Why Column-Oriented Storage Matters
The fundamental issue is that analytical queries touch a small number of columns across many rows, while PostgreSQL stores data row-by-row. A query like "count distinct visitorId where botDetected = true and timestamp > 30 days ago" needs only three columns, but PostgreSQL reads the entire row — including the full signal payload, IP metadata, and 24 smart signal results — for every matching record.
ClickHouse stores data column by column. That same query reads only the three relevant columns, skipping everything else. With compression (LZ4 by default, ZSTD for cold data), each column compresses independently and achieves 5-15x compression ratios because similar values are stored adjacently.
Our Schema Design
We designed our ClickHouse schema around the MergeTree engine family. The primary table uses ReplacingMergeTree with the visitor hash as the sorting key. This means queries that filter by visitor ID hit a single sorted range — effectively an index seek.

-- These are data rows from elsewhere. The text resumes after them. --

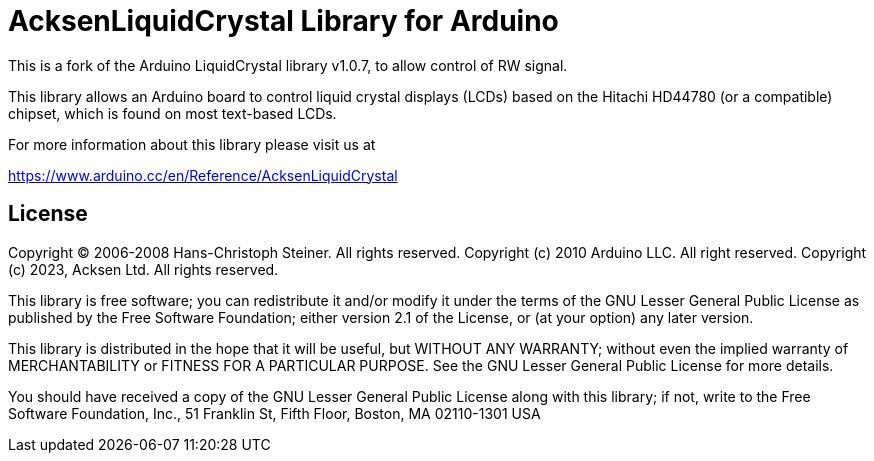:repository-owner: acksen
:repository-name: AcksenLiquidCrystal

= {repository-name} Library for Arduino =

This is a fork of the Arduino LiquidCrystal library v1.0.7, to allow control of RW signal.

This library allows an Arduino board to control liquid crystal displays (LCDs) based on the Hitachi HD44780 (or a compatible) chipset, which is found on most text-based LCDs.

For more information about this library please visit us at

https://www.arduino.cc/en/Reference/{repository-name}

== License ==

Copyright (C) 2006-2008 Hans-Christoph Steiner. All rights reserved.
Copyright (c) 2010 Arduino LLC. All right reserved.
Copyright (c) 2023, Acksen Ltd. All rights reserved.

This library is free software; you can redistribute it and/or
modify it under the terms of the GNU Lesser General Public
License as published by the Free Software Foundation; either
version 2.1 of the License, or (at your option) any later version.

This library is distributed in the hope that it will be useful,
but WITHOUT ANY WARRANTY; without even the implied warranty of
MERCHANTABILITY or FITNESS FOR A PARTICULAR PURPOSE. See the GNU
Lesser General Public License for more details.

You should have received a copy of the GNU Lesser General Public
License along with this library; if not, write to the Free Software
Foundation, Inc., 51 Franklin St, Fifth Floor, Boston, MA 02110-1301 USA
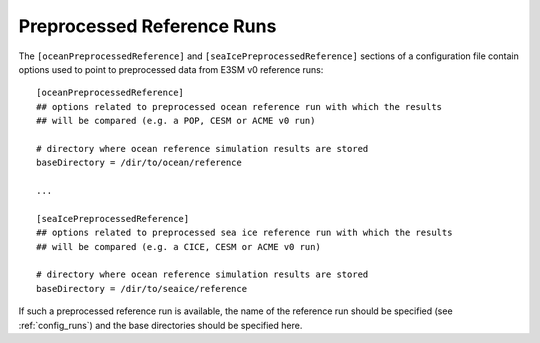 .. _config_preprocessed:

Preprocessed Reference Runs
===========================

The ``[oceanPreprocessedReference]`` and ``[seaIcePreprocessedReference]``
sections of a configuration file contain options used to point to preprocessed
data from E3SM v0 reference runs::

  [oceanPreprocessedReference]
  ## options related to preprocessed ocean reference run with which the results
  ## will be compared (e.g. a POP, CESM or ACME v0 run)

  # directory where ocean reference simulation results are stored
  baseDirectory = /dir/to/ocean/reference

  ...

  [seaIcePreprocessedReference]
  ## options related to preprocessed sea ice reference run with which the results
  ## will be compared (e.g. a CICE, CESM or ACME v0 run)

  # directory where ocean reference simulation results are stored
  baseDirectory = /dir/to/seaice/reference

If such a preprocessed reference run is available, the name of the reference
run should be specified (see :ref:`config_runs`) and the base directories
should be specified here.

The partition key is based on month, which means old data can be dropped efficiently (entire partitions are removed, not individual rows). We retain 12 months of detailed event data and 36 months of aggregated summaries.
For high-cardinality dimensions like visitorId and requestId, we use the new sparse index feature in ClickHouse 23.8+. This keeps the index in memory while supporting billions of unique values.
Sharding Strategy
We run a 6-node ClickHouse cluster with 2 shards and 3 replicas. Data is distributed using the visitor hash modulo 2, which ensures that all events for a given visitor land on the same shard. This is critical for queries like "show all events for visitor X" — they hit a single shard instead of scattering across the cluster.
Replication uses ClickHouse's built-in ReplicatedMergeTree engine backed by ClickHouse Keeper (a ZooKeeper-compatible coordination service). Each shard has 3 replicas for redundancy. Reads are load-balanced across replicas, and writes go to any replica and are automatically propagated.
Query Performance Results
The migration was dramatic. Here are real numbers from our production cluster processing 3.2 billion events:
Unique visitors last 30 days: 47 seconds (PostgreSQL) → 380ms (ClickHouse). Bot detection rate by hour: 22 seconds → 120ms. Top 10 countries by visitor count: 35 seconds → 95ms. Signal distribution histogram: 55 seconds → 210ms.
These numbers include network round-trip from our API servers to the ClickHouse cluster. The ClickHouse query execution time is typically under 50ms.
Materialized Views for Real-Time Dashboards
For our customer-facing dashboard, we use ClickHouse's materialized views to pre-aggregate common queries. When an event is inserted into the raw events table, materialized views automatically update hourly, daily, and monthly rollup tables. Dashboard queries hit these rollup tables instead of scanning raw events.
This pattern gives us sub-10ms dashboard responses regardless of the underlying data volume. The tradeoff is storage: rollup tables add approximately 5% overhead. For our use case, this is an excellent deal.
Lessons Learned
ClickHouse is not a general-purpose database. It excels at analytical workloads but struggles with point lookups, updates, and transactions. We still use PostgreSQL for account management, API key storage, and configuration. Redis handles the hot path: visitor ID lookups and real-time bot scoring.
The key insight is that different access patterns need different storage engines. Our architecture uses three data stores — Redis for sub-millisecond lookups, PostgreSQL for transactional data, and ClickHouse for analytics — each optimized for its specific workload. The complexity is worth it when your analytics tier needs to handle billions of rows with sub-second response times.